The Islanders' final shot on goal came with 5:49 remaining. They managed four shot attempts the rest of the way, one after goalie Semyon Varlamov was pulled for an extra skater with 1:49 left.
The Lightning had three shots on goal and eight shot attempts in the final 5:49.
"It's everyone buying into the system," Stamkos said. "We know what our job is. We talk about in between the second and third. We have a one-goal lead going into the third period of a playoff game, we know what we have to do and we've done it time and time again. It's great to see, but this group is comfortable in these situations. It's the semifinals, this time of the year it's guys doing whatever it takes to win. That's the most important thing. When you have a complete buy-in, you get results like we're getting right now."
The Lightning won the Stanley Cup playing at neutral sites last season, so road games weren't part of the process. But in 2019, when they were swept in the Eastern Conference First Round by the Columbus Blue Jackets, they lost the road games 3-1 and 7-3.

It was a hard lesson after the Lightning had success on the road reaching the Stanley Cup Final in 2015 and the conference final in 2016 and 2018. They were 18-10 on the road but were eliminated in 2015 and 2016 with road losses and failed to reach the Cup Final in 2018 when they lost Game 6 at the Washington Capitals before losing Game 7 at home.

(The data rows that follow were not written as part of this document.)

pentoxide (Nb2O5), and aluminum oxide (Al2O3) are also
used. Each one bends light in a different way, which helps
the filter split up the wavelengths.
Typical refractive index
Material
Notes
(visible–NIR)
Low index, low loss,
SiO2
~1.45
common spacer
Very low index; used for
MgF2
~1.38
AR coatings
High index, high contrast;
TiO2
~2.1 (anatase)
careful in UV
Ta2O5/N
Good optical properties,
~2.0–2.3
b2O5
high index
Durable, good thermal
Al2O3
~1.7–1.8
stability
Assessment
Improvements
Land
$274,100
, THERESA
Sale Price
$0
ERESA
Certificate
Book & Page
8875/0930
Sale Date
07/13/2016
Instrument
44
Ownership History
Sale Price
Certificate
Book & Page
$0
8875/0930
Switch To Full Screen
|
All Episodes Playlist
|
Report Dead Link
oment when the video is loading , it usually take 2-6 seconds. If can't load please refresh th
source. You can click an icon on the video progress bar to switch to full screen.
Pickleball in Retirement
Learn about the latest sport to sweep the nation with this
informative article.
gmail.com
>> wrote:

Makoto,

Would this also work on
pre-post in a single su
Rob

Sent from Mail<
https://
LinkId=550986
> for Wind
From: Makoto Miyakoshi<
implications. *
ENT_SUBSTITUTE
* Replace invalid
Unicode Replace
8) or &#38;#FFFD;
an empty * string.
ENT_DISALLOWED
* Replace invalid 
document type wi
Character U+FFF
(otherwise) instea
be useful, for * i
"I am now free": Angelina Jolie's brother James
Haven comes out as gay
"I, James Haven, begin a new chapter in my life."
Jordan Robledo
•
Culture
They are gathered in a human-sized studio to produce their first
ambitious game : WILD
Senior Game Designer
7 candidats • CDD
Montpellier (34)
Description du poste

"They've found a recipe," Cooper said. "It took us some time. There's ups and downs. Prior to 2020 everybody witnessed them. There is a true belief of what needs to be done. There is a recipe to it, and when they adhere to the plan, the players have to execute it and those are the guys that go out there and do it. They understand there is a process to everything. It's process over outcome, and if you stick with it good things will usually happen, and they've done that."